Task
Among the entries below, retype exactly the lines starting with the one with "recognize people when" and going on through the one with "really interesting proposition.", but not the pictures.
Dataset content START
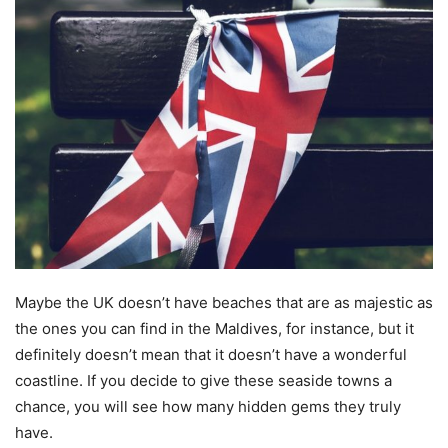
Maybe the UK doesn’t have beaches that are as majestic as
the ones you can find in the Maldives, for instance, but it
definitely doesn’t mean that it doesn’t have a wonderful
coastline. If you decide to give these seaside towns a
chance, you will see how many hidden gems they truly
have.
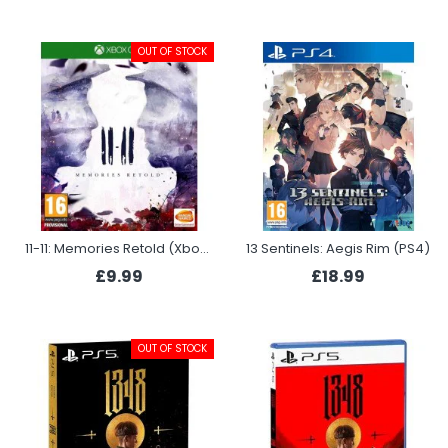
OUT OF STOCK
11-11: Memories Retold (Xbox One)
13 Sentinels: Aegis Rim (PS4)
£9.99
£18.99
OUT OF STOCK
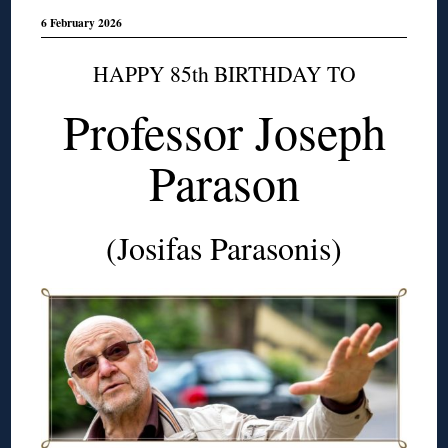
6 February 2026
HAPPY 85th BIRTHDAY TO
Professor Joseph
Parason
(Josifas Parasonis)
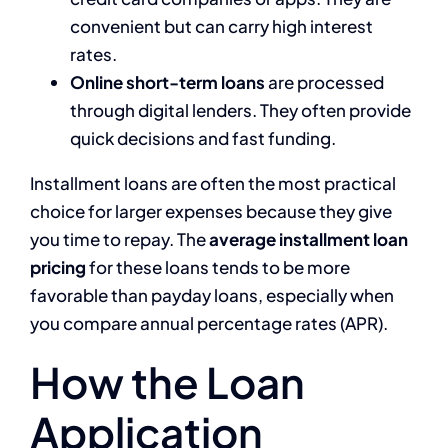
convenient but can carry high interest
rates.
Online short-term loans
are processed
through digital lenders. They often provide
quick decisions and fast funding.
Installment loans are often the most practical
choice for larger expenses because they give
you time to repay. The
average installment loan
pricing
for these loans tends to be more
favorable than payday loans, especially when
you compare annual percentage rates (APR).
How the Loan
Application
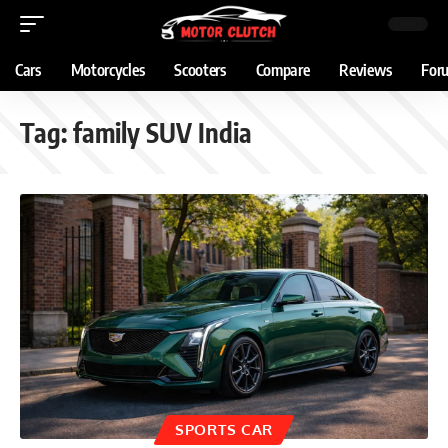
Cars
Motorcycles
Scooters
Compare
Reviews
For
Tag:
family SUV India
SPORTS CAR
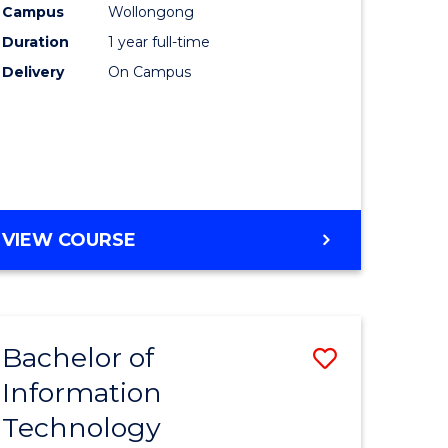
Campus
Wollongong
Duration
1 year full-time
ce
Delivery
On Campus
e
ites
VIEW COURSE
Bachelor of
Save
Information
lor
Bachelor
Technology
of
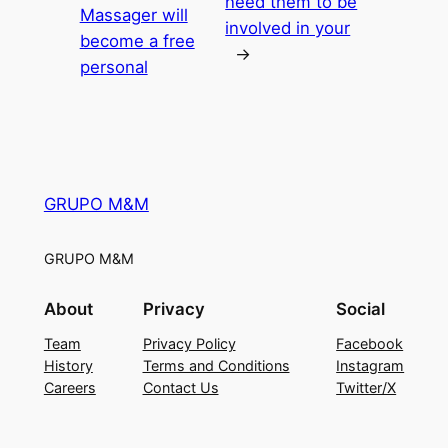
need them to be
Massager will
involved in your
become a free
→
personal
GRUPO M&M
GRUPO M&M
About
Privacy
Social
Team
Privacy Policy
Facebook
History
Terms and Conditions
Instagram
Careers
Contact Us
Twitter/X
Dataset content END
Dataset content START
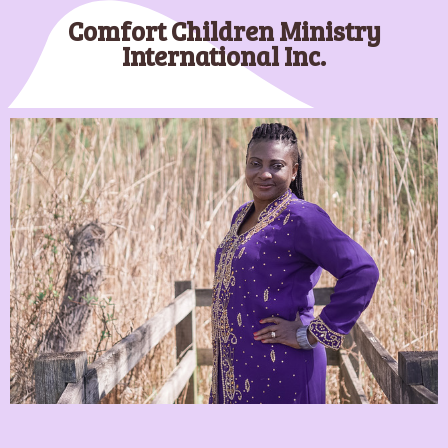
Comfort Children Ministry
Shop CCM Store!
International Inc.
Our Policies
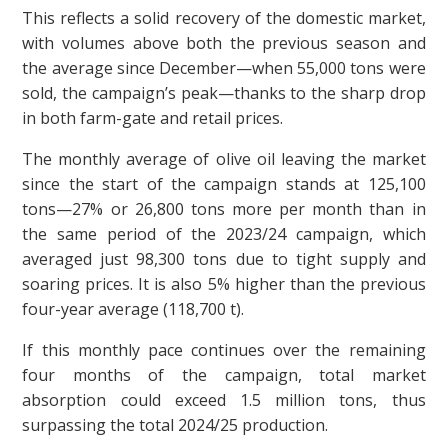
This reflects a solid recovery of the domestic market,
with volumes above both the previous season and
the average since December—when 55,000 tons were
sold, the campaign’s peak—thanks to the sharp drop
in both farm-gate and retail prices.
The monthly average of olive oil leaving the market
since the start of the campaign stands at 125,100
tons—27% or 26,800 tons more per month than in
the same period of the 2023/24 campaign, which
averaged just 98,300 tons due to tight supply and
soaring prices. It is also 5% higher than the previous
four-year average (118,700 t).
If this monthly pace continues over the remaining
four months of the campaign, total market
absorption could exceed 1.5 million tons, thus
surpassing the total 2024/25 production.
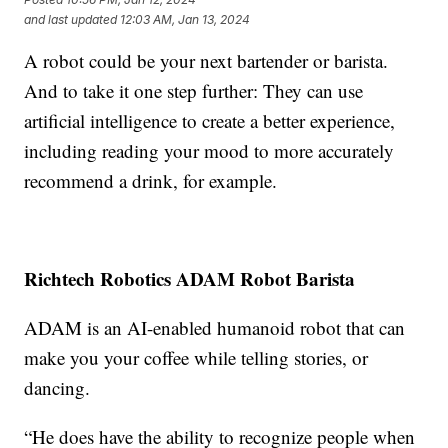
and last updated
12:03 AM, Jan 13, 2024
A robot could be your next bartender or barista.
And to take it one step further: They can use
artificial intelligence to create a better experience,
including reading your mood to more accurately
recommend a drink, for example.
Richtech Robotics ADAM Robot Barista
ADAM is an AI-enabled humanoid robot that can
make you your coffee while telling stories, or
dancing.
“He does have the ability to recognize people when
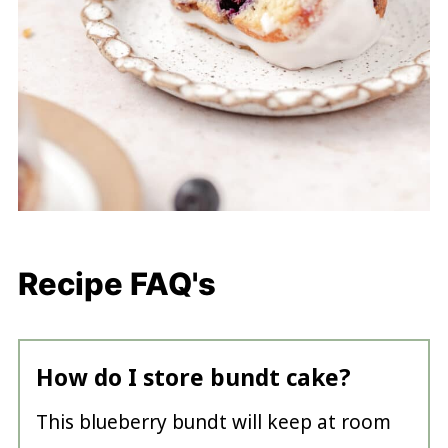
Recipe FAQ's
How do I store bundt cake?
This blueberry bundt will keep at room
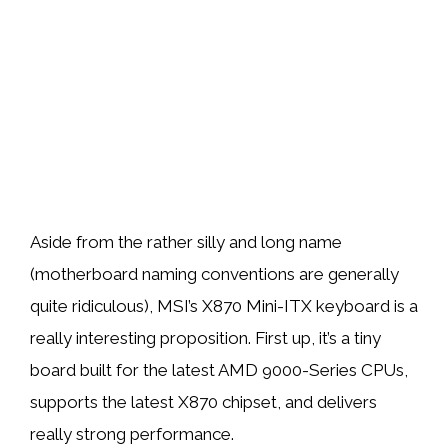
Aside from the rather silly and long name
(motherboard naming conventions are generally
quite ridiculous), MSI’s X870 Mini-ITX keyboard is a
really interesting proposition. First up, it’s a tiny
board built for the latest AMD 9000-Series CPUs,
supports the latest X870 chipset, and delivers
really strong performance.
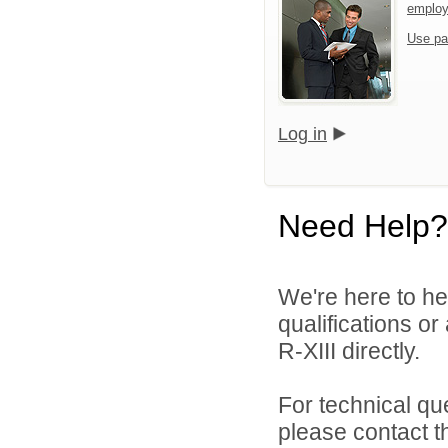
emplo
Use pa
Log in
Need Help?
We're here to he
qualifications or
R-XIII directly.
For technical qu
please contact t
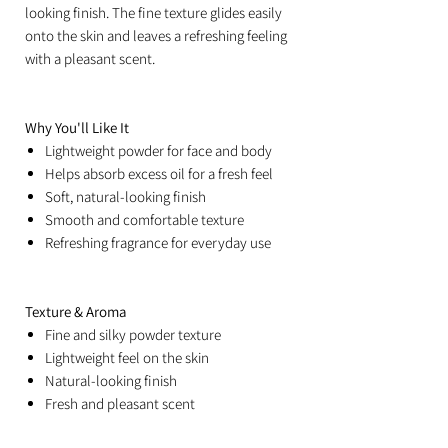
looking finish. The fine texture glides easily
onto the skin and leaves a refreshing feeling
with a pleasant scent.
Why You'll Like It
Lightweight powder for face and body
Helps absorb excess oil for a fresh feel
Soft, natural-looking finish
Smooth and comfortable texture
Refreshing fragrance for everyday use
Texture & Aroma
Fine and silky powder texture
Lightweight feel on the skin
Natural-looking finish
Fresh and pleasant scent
Dataset content END
Dataset content START
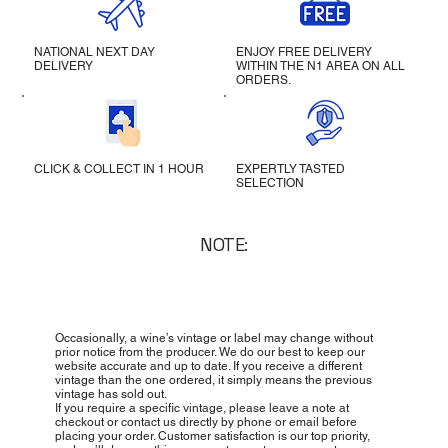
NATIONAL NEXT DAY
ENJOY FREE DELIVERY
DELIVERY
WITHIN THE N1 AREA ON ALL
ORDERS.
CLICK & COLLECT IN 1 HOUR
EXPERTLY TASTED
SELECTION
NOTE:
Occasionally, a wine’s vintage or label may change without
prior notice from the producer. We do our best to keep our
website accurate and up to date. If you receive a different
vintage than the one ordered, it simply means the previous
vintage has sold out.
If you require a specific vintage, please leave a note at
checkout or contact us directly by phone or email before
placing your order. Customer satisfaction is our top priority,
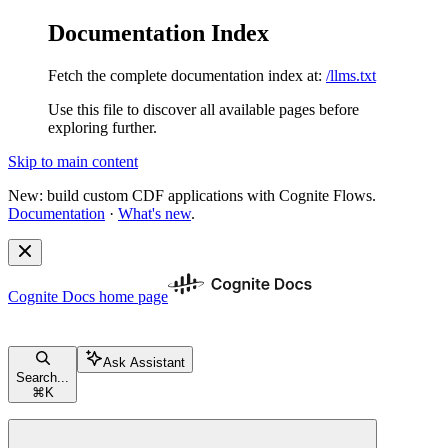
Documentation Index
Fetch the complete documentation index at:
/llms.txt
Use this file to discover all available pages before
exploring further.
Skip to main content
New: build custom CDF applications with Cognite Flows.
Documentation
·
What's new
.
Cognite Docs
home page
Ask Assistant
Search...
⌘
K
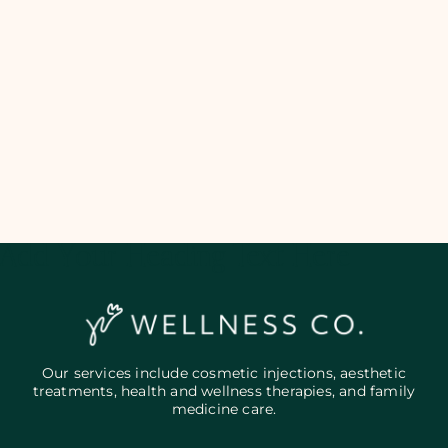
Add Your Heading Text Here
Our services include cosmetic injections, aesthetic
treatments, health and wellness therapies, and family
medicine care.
Dataset content END
Answer to the exercise
“He does have the ability to recognize people when
Recipe FAQ's
How do I store bundt cake?
This blueberry bundt will keep at room
Aside from the rather silly and long name
(motherboard naming conventions are generally
quite ridiculous), MSI’s X870 Mini-ITX keyboard is a
really interesting proposition. First up, it’s a tiny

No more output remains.